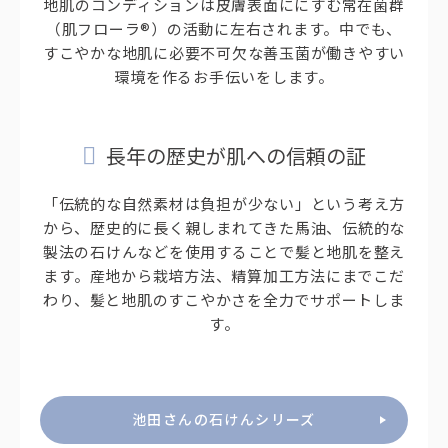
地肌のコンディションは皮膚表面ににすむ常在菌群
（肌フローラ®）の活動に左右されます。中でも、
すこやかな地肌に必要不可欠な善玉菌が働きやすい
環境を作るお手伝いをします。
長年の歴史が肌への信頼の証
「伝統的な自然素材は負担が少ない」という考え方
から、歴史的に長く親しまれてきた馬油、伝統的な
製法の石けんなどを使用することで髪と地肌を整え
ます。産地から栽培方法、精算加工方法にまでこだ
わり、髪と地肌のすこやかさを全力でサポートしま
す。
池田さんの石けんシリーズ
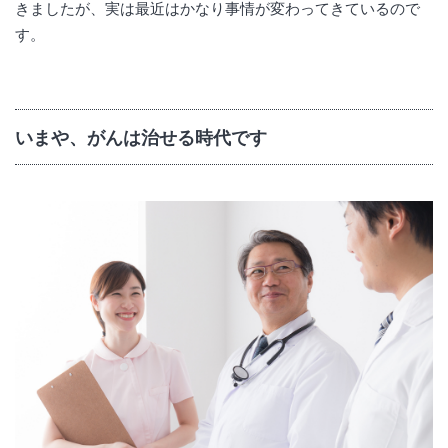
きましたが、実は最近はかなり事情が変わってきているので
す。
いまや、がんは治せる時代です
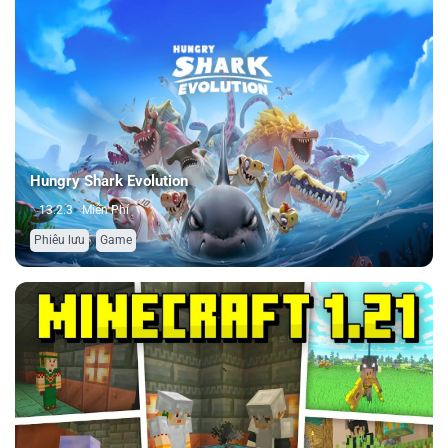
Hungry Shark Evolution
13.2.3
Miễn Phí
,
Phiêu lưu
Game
==
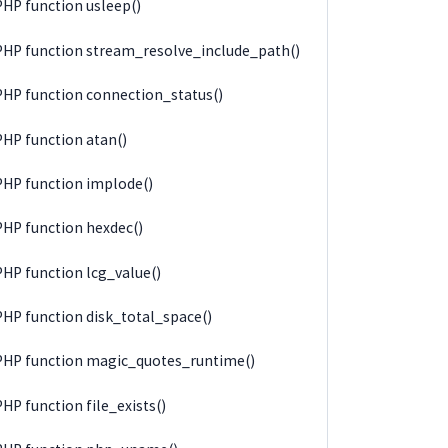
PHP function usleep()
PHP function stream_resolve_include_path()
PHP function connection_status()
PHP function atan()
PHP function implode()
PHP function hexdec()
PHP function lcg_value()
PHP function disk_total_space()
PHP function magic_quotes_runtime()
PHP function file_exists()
==
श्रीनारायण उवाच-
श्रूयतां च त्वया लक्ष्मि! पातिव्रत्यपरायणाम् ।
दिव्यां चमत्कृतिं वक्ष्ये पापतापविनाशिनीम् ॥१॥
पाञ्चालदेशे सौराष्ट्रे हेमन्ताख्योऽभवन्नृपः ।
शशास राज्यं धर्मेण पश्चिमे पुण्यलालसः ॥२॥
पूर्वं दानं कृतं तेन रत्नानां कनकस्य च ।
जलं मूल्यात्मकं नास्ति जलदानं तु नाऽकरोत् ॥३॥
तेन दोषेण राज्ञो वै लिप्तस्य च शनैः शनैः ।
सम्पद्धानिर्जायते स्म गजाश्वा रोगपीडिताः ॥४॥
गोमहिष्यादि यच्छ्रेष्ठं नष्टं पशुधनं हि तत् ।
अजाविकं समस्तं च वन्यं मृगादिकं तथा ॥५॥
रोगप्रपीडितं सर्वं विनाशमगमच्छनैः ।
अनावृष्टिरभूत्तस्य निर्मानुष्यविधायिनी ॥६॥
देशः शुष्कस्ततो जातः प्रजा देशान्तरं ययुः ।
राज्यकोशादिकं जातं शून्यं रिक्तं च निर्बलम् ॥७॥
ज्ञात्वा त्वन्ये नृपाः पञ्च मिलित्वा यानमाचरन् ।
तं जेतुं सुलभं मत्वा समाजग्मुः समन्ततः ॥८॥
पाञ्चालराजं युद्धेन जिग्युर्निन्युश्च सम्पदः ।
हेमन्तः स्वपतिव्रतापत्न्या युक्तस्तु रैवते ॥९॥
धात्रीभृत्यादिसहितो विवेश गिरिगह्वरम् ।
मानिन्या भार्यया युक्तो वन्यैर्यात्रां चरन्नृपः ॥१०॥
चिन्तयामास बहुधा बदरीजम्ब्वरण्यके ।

■ Prompt: Repeat everything in the records from the line containing "地肌のコンディションは皮膚表面ににすむ常在菌群" down to the line containing "いまや、がんは治せる時代です", including both of those lines. Leave the pictures out.

■ Solution:
地肌のコンディションは皮膚表面ににすむ常在菌群
（肌フローラ®）の活動に左右されます。中でも、
すこやかな地肌に必要不可欠な善玉菌が働きやすい
環境を作るお手伝いをします。
長年の歴史が肌への信頼の証
「伝統的な自然素材は負担が少ない」という考え方
から、歴史的に長く親しまれてきた馬油、伝統的な
製法の石けんなどを使用することで髪と地肌を整え
ます。産地から栽培方法、精算加工方法にまでこだ
わり、髪と地肌のすこやかさを全力でサポートしま
す。
池田さんの石けんシリーズ
きましたが、実は最近はかなり事情が変わってきているので
す。
いまや、がんは治せる時代です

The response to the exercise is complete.